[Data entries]
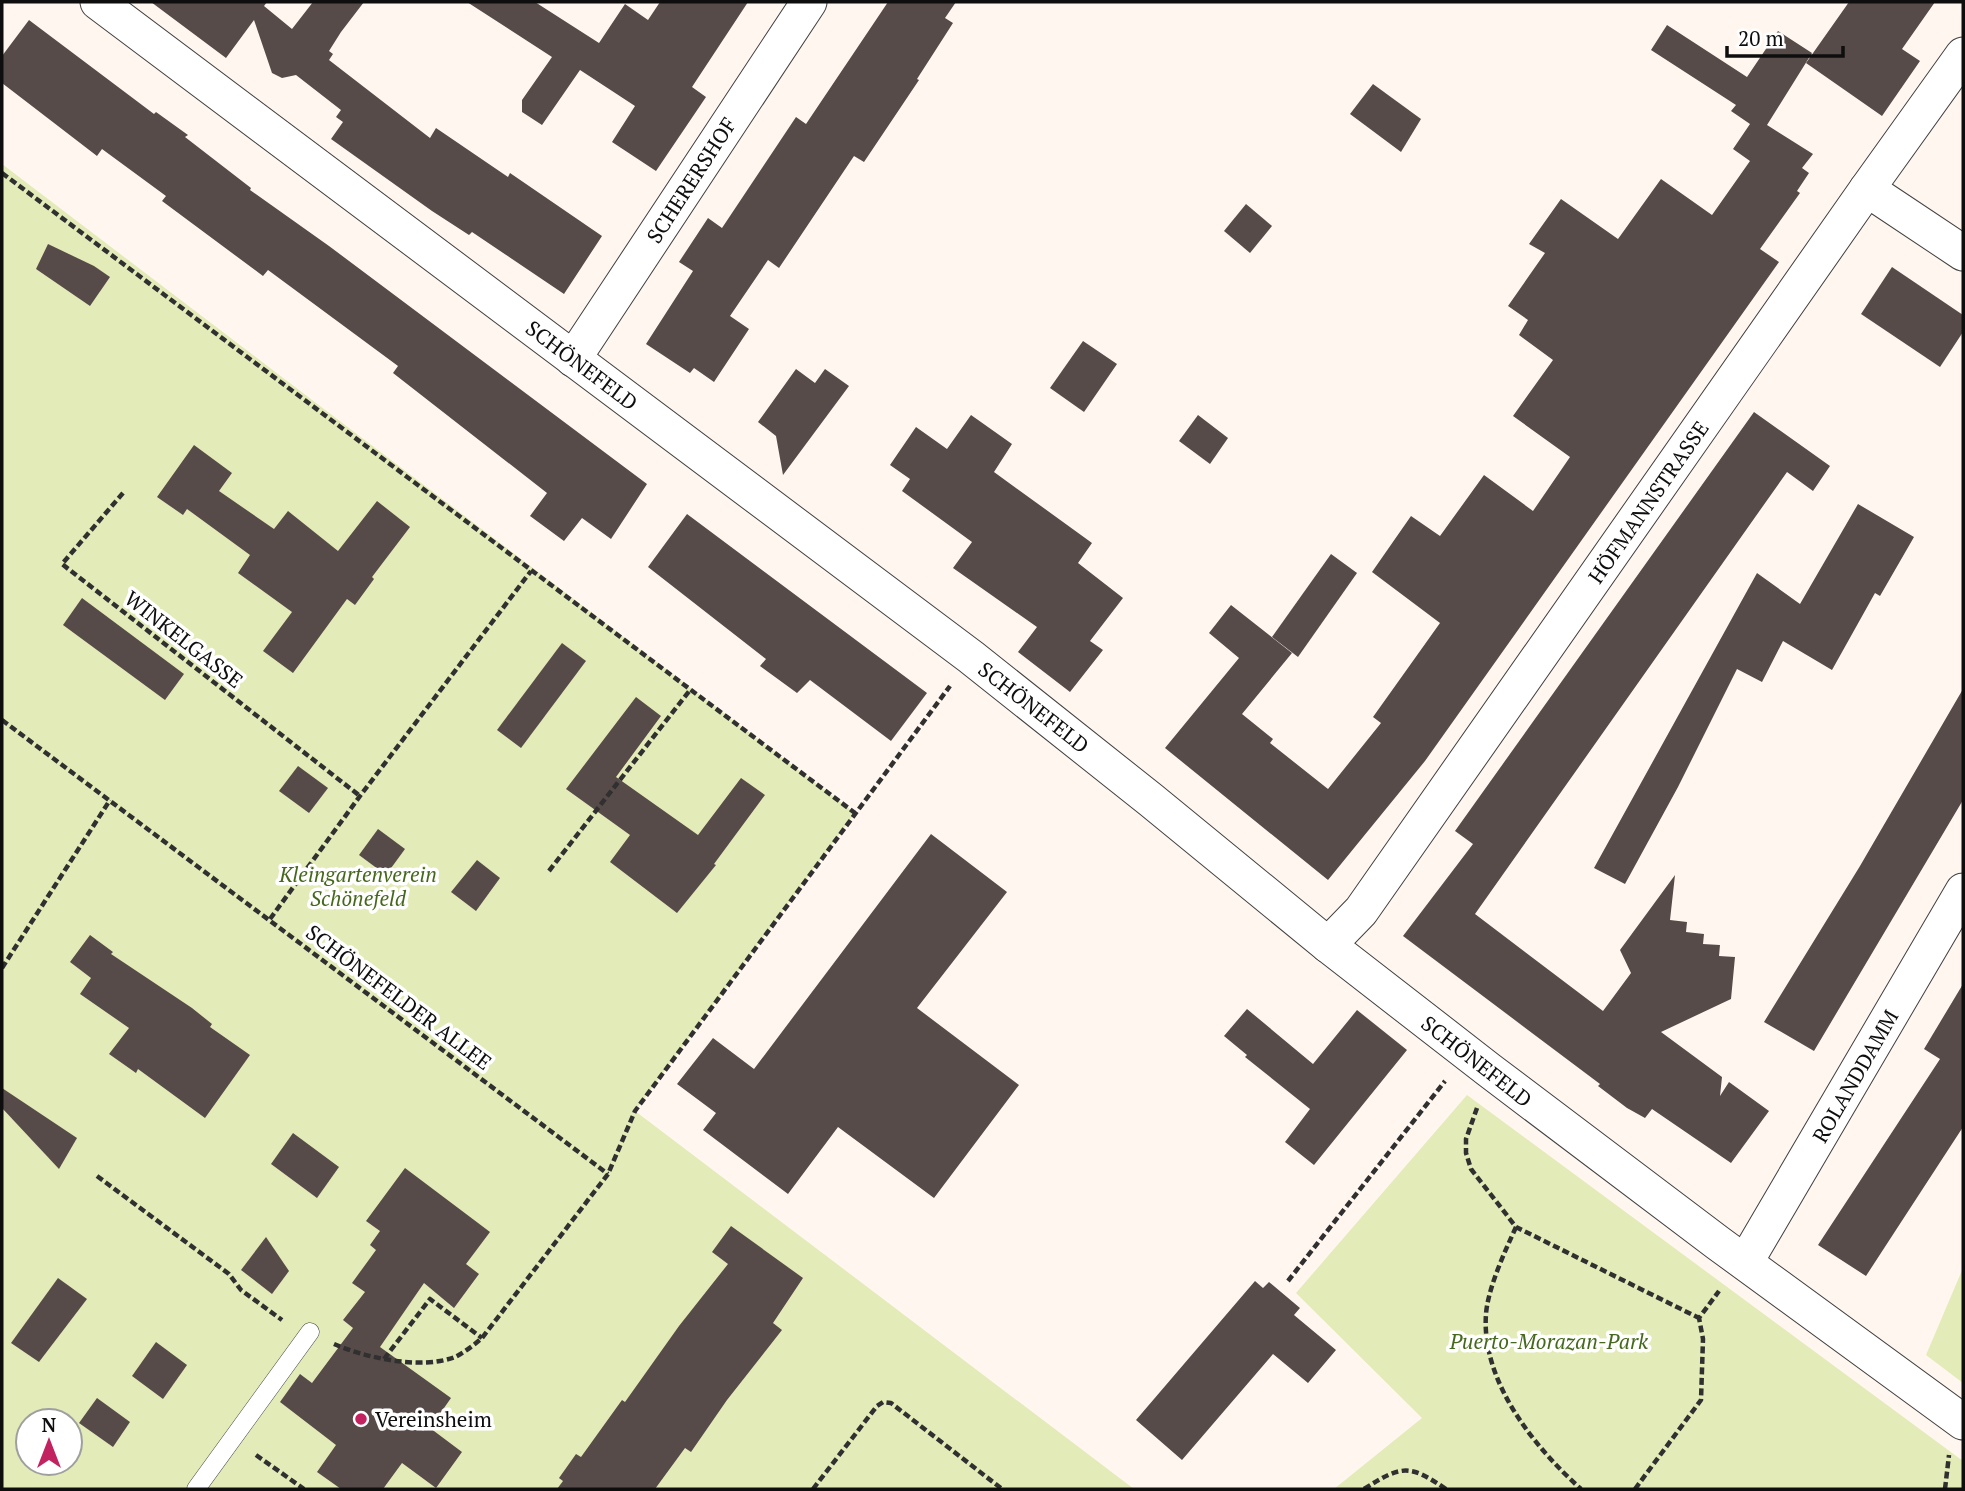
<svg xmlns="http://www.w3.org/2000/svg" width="1965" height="1491" font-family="'PT Serif',serif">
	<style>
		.green { fill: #e3ebb8; fill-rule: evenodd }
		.building { fill: #574b4a }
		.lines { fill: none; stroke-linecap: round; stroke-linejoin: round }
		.lane-casing { stroke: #414141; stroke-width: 19 }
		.street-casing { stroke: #414141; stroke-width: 37 }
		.path { stroke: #303030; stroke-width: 4.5; stroke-dasharray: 7 3.5; stroke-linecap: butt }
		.lane { stroke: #fff; stroke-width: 18 }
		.street { stroke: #fff; stroke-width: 35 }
		.poi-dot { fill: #c22260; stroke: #fff; stroke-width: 2.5 }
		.labels { text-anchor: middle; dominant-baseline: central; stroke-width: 7; stroke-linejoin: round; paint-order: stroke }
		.street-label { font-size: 21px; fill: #0e0e0e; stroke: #fff }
		.park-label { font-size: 21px; font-style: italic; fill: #46681c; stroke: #fff }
		.poi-label { font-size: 21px; fill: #0e0e0e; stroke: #fff; text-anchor: start }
	</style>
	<rect width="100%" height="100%" fill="#fff7ef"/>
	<g class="green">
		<path d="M2 164 855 813 635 1111 1134 1489H2ZM28 1421H70V1463H28Z"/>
		<polygon points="1467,1095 1963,1461 1963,1489 1334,1489 1422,1418 1296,1293"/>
		<polygon points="1963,1268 1963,1383 1926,1355"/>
	</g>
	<g class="building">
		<polygon points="151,2 267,2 264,6 292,29 313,2 364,2 341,32 329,51 333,54 329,60 430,138 436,128 508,177 510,173 602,236 564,294 472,232 469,235 432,211 331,139 343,122 336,117 341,110 296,75 282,78 272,73 254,20 226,58"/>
		<polygon points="467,2 535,2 599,43 625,4 648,20 660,2 748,2 692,87 706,97 656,171 612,142 635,106 580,70 542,125 522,112 522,100 552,57"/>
		<polygon points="888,2 956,2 945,18 953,23 917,79 919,80 864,162 854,156 779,268 768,260 730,316 749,329 714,382 694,368 690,373 646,344 693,271 679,262 708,218 722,228 796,117 806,124"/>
		<polygon points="1849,2 1935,2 1902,49 1920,61 1882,116 1806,63"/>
		<polygon points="29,20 154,114 156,112 188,135 185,137 251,188 250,190 329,246 647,484 611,539 582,518 564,541 530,516 547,493 393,373 398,366 268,270 263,276 162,201 166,196 102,149 97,156 2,83 2,56"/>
		<polygon points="1667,25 1747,77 1778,31 1812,53 1767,125 1813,154 1802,168 1809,173 1797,191 1800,193 1760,249 1779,262 1425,761 1328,880 1165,748 1239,658 1209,633 1231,605 1292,653 1242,714 1273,739 1270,743 1328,789 1381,723 1373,717 1440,623 1372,572 1411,516 1440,536 1484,475 1533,511 1570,457 1513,416 1553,360 1519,335 1528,320 1508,306 1545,253 1529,244 1561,199 1618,239 1661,179 1712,215 1750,161 1733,149 1750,124 1731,111 1736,105 1651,50"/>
		<polygon points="1373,84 1421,119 1401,152 1350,114"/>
		<polygon points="1246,204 1272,226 1250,253 1224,231"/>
		<polygon points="48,244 94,266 110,277 90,306 36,269"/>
		<polygon points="1892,267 1963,315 1963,332 1940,367 1861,314"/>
		<polygon points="1083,341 1117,364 1084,412 1050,388"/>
		<polygon points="796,369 815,383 825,369 849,386 783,475 776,436 758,422"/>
		<polygon points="1754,412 1830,466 1813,491 1787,472 1475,914 1603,1011 1631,973 1620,950 1675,875 1670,920 1687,922 1686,932 1704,934 1703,944 1720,945 1719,956 1735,957 1731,999 1661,1032 1722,1077 1720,1096 1729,1082 1769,1111 1731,1163 1652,1109 1645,1118 1627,1108 1598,1086 1600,1084 1403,936 1473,844 1455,831"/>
		<polygon points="971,415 1012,444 994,472 1092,543 1078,563 1123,598 1090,641 1103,650 1070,692 1018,652 1037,627 953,568 972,542 902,491 910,479 890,465 916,427 947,449"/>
		<polygon points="1198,415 1228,438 1210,464 1179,441"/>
		<polygon points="194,445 232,473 219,491 274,529 288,511 338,551 377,501 410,527 372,577 374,579 355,605 347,599 293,673 263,651 292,612 238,573 250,555 187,509 183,515 157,497"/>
		<polygon points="1858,504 1914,537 1880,596 1875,593 1832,670 1783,641 1762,682 1737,669 1678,787 1625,884 1594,868 1757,573 1800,604"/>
		<polygon points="687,514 927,693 891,741 810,680 797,693 760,666 766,659 648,567"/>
		<polygon points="1331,554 1357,573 1298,657 1272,637"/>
		<polygon points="82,598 184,674 165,700 63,625"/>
		<polygon points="562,643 586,661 521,748 497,730"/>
		<polygon points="1963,689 1963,800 1814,1051 1764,1022 1860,866"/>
		<polygon points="636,697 661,716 616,777 698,835 741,778 765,795 714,864 716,865 677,913 610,862 630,835 566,789"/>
		<polygon points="298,766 328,788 309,813 279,791"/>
		<polygon points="378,829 405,849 386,875 359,855"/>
		<polygon points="931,834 1007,892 917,1008 1019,1085 934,1198 838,1127 788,1194 703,1130 716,1113 677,1084 713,1038 754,1069"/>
		<polygon points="477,860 500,878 476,911 451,892"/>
		<polygon points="90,935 113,952 111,954 192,1008 212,1024 210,1027 250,1055 205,1118 138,1069 136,1073 109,1054 129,1028 80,994 91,978 70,962"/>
		<polygon points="1963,984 1963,1127 1866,1276 1818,1245 1940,1059 1924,1049"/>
		<polygon points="1247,1009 1313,1064 1357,1010 1407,1050 1314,1165 1285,1142 1310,1109 1245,1057 1247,1055 1224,1036"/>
		<polygon points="2,1088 77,1138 59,1169 2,1108"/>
		<polygon points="293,1133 339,1167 317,1198 271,1164"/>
		<polygon points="405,1168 490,1232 466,1264 479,1274 454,1308 424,1283 380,1347 451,1398 430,1428 462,1452 436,1488 402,1463 383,1489 341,1489 317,1472 336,1445 280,1402 300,1374 312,1383 353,1328 343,1320 365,1292 352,1283 376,1250 370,1245 380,1231 366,1221"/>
		<polygon points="731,1226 803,1278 773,1323 782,1330 727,1400 691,1452 685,1448 655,1489 557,1489 563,1481 559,1478 576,1454 581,1457 622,1400 625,1402 679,1326 728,1264 712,1252"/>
		<polygon points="266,1237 289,1271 272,1294 241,1270"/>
		<polygon points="58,1278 87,1299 39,1362 11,1343"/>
		<polygon points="1255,1281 1263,1288 1269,1282 1300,1308 1294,1315 1336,1350 1308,1383 1273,1354 1182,1460 1136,1420"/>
		<polygon points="156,1342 187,1365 163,1399 132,1376"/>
		<polygon points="97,1398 130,1422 113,1447 79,1423"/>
	</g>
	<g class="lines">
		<g class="lane-casing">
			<polyline id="lane" points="196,1489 310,1332"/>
		</g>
		<g class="street-casing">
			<g id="street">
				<polyline points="98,2 971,657 1151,800 1328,945 1489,1070 1718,1243 1963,1422"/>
				<polyline points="1867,189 1963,253"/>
				<polyline points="573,359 809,2"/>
				<polyline points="1328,945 1361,911 1867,189 1963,55"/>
				<polyline points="1746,1261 1963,891"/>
			</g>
		</g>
		<g class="path">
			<polyline points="2,173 855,813"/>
			<polyline points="123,493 62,564 360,796"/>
			<polyline points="2,720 608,1174"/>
			<polyline points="549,871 690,690"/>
			<polyline points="270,919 360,796 531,571"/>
			<polyline points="2,968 110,800"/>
			<polyline points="1477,1108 1466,1139 1466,1153 1471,1169 1516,1227 1699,1318"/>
			<polyline points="97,1176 229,1274 241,1290 282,1320"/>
			<path d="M1516 1227C1505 1251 1488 1288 1486 1314 1481 1381 1534 1447 1581 1489"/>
			<polyline points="1288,1281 1445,1081"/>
			<path d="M334 1344C366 1358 421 1370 455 1357 465 1352 474 1345 482 1338L608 1174 635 1111 950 686"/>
			<polyline points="384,1359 430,1299 482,1338"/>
			<polyline points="256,1455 304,1489"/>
			<polyline points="813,1489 877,1406 883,1402 891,1403 1002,1489"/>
			<path d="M1364 1489C1402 1465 1409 1464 1446 1489"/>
			<polyline points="1635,1489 1701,1400 1703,1339 1699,1318 1719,1291"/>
			<polyline points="1945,1489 1949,1455"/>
		</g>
		<use href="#lane" class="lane"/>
		<use href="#street" class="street"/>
	</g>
	<circle class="poi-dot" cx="361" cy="1419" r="7"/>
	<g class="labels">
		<g class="street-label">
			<text transform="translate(691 180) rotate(-57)">SCHERERSHOF</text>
			<text transform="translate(582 365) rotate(37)">SCHÖNEFELD</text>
			<text transform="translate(1648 502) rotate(-55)">HÖFMANNSTRASSE</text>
			<text transform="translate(184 639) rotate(38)">WINKELGASSE</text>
			<text transform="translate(1034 707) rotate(38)">SCHÖNEFELD</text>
			<text transform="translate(399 997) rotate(37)">SCHÖNEFELDER ALLEE</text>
			<text transform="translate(1477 1061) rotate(38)">SCHÖNEFELD</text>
			<text transform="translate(1855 1076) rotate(-60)">ROLANDDAMM</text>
		</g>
		<g class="park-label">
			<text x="358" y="874">Kleingartenverein<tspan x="358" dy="24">Schönefeld</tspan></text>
			<text x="1549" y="1341">Puerto-Morazan-Park</text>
		</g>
		<g class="poi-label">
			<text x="375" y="1419">Vereinsheim</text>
		</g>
	</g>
	<rect width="1965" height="1491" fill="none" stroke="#0e0e0e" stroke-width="7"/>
	<g transform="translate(49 1442)"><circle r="33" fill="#ffffff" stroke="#9f9f9f" stroke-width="2"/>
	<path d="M0-5L12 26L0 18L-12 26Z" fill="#c22260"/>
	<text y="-10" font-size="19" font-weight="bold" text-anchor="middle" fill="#0e0e0e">N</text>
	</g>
	<path d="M1727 46v10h116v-10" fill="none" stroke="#0e0e0e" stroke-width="3.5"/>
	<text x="1738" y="46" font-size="21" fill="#0e0e0e" stroke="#ffffff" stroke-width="5" paint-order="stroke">20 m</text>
</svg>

> WORK REQUIRED: After identifying the lines above that contain "linecap", copy each one.

> WRITTEN REPLY:
		.lines { fill: none; stroke-linecap: round; stroke-linejoin: round }
		.path { stroke: #303030; stroke-width: 4.5; stroke-dasharray: 7 3.5; stroke-linecap: butt }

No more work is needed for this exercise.